Plain-text document sources
+++

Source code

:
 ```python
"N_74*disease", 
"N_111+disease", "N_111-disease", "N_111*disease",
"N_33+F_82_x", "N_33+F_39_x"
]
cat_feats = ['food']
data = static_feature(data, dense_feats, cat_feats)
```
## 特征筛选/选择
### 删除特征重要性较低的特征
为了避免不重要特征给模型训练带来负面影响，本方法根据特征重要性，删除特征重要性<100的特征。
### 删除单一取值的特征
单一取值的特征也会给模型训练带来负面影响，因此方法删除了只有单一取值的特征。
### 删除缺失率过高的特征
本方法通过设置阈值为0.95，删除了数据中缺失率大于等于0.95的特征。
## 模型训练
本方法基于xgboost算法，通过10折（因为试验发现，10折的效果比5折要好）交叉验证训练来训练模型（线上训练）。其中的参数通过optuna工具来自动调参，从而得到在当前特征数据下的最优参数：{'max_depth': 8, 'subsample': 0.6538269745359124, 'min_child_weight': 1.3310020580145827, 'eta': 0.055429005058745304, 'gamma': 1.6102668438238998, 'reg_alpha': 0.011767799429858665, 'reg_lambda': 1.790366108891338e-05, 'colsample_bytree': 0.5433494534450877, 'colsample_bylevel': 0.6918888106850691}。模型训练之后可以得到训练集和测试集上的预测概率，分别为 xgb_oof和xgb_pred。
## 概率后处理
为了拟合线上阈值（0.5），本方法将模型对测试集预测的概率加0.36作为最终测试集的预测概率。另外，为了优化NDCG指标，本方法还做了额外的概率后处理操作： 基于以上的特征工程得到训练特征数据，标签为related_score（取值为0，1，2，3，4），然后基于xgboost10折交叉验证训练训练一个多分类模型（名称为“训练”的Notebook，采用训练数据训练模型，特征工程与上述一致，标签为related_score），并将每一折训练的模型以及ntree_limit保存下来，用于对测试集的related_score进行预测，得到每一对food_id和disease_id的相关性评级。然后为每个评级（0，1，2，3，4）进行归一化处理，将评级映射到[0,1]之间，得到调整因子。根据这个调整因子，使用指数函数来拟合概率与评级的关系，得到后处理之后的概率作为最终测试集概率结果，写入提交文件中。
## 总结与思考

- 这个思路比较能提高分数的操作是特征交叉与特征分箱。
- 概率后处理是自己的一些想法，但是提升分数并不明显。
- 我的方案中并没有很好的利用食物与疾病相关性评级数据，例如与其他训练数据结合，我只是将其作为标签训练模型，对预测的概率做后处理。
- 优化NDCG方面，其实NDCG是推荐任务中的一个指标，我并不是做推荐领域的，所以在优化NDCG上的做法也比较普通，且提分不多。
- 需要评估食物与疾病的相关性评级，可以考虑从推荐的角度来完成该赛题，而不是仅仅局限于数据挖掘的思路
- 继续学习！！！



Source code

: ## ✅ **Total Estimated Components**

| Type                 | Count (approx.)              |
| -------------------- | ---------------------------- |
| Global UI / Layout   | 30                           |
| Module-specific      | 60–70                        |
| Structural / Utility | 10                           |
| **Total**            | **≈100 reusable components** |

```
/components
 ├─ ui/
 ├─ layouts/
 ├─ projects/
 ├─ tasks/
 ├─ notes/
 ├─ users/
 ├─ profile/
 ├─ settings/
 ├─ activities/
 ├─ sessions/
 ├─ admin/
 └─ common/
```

+++

The task:
Going through the records above, count the lines that include the word "Total". Give the number alone.

Your solution:
2